* [EXERCISE MATERIALS]:
========
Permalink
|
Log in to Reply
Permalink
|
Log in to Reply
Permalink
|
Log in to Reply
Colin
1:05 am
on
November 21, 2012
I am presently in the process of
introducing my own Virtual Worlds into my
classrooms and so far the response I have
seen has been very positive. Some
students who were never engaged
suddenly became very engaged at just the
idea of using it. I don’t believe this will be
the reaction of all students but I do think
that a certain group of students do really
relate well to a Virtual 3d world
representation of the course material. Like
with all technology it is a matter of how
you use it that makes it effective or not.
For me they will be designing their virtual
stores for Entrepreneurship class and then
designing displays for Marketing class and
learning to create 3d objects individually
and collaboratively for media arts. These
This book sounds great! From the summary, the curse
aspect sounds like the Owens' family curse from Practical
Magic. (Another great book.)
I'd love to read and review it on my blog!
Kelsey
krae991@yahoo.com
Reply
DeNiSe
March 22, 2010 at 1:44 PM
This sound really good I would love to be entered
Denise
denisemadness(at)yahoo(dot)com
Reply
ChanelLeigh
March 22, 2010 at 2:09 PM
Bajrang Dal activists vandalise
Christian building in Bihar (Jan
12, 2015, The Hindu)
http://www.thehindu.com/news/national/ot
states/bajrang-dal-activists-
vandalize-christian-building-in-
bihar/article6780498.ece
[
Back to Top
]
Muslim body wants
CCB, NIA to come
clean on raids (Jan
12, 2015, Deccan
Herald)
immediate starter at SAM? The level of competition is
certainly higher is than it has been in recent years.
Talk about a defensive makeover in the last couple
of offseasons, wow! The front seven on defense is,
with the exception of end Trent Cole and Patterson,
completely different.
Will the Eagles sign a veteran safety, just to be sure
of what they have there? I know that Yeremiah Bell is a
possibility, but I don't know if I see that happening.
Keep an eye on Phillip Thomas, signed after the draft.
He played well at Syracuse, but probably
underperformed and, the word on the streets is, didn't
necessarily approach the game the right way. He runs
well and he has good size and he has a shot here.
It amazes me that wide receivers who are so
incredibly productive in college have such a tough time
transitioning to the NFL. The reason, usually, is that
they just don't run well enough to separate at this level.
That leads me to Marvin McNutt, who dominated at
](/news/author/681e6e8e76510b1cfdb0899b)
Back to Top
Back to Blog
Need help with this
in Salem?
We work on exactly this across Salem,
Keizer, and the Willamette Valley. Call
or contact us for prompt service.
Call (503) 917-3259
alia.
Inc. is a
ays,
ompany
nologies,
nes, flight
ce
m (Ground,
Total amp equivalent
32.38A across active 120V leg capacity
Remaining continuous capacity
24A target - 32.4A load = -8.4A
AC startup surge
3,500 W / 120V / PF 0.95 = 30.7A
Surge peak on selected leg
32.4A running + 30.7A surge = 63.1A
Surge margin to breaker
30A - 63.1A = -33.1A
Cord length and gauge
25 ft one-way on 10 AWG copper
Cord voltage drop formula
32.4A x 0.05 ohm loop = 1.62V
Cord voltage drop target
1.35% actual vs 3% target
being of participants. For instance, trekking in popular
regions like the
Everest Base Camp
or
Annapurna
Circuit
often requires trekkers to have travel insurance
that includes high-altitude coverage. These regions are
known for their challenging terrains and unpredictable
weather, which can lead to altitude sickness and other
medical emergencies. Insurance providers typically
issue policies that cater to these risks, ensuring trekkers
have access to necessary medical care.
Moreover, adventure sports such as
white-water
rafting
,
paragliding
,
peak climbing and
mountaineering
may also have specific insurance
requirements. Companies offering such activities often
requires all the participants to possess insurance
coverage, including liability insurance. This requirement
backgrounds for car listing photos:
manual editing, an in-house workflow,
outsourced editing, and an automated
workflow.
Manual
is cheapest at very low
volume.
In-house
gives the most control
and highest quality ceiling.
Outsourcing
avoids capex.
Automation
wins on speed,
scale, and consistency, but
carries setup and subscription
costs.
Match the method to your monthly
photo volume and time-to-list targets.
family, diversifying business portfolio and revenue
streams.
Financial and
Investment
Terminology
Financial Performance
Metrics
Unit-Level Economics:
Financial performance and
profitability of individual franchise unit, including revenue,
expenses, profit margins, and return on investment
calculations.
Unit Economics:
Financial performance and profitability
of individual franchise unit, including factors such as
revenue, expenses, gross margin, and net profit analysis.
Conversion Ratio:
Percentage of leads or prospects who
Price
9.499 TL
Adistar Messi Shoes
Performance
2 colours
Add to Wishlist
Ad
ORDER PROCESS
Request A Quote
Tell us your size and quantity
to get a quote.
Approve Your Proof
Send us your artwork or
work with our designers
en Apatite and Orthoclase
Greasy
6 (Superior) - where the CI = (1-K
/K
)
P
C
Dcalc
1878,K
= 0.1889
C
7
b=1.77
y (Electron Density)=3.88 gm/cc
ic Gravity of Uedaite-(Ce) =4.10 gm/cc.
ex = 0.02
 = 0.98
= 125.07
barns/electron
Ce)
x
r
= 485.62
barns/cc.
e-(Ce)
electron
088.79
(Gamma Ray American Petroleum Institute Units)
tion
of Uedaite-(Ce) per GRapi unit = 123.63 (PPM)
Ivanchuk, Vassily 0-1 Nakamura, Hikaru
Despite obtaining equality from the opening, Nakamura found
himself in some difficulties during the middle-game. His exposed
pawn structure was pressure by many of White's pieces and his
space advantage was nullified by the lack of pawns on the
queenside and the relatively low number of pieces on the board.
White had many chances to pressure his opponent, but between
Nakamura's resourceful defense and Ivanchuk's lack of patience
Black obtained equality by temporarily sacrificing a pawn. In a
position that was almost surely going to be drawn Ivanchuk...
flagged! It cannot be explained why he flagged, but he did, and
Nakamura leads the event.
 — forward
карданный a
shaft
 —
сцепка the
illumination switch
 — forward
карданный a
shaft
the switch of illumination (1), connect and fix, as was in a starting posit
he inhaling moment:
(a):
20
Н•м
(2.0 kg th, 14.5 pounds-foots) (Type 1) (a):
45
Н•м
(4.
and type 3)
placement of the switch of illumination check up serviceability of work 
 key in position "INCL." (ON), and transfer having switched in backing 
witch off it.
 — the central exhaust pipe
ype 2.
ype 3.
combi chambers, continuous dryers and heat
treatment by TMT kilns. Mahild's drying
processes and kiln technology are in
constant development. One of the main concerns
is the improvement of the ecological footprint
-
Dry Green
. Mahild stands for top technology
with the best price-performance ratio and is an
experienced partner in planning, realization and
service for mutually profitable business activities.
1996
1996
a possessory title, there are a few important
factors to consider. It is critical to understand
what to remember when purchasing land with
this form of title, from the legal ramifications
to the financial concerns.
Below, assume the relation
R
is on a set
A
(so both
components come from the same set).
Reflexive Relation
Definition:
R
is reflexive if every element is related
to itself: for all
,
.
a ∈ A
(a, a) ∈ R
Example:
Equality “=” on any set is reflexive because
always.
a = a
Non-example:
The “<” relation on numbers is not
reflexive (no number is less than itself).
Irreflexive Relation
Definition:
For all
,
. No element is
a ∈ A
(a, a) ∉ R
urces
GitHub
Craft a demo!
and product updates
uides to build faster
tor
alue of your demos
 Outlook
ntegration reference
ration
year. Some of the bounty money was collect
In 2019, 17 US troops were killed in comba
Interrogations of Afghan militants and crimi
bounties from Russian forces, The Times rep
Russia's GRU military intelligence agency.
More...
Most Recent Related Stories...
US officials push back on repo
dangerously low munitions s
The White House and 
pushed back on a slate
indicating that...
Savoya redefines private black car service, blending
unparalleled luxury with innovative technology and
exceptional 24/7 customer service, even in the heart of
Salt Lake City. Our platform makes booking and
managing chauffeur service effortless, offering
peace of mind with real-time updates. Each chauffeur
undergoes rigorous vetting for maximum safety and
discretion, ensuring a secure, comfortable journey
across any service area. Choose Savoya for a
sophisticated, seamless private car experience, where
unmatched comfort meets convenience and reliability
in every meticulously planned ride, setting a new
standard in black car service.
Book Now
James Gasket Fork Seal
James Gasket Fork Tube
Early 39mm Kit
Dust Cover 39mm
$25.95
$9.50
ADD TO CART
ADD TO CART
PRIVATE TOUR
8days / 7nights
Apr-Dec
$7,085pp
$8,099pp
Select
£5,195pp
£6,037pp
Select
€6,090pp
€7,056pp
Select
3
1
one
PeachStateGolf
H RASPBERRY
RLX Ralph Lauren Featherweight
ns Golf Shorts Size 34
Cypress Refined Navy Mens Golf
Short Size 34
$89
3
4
========
* [REQUIRED WORK]:
Extract every line in the data above that contains the word "technology", matching case exactly.

* [COMPLETED EXERCISE]:
with all technology it is a matter of how
processes and kiln technology are in
. Mahild stands for top technology
unparalleled luxury with innovative technology and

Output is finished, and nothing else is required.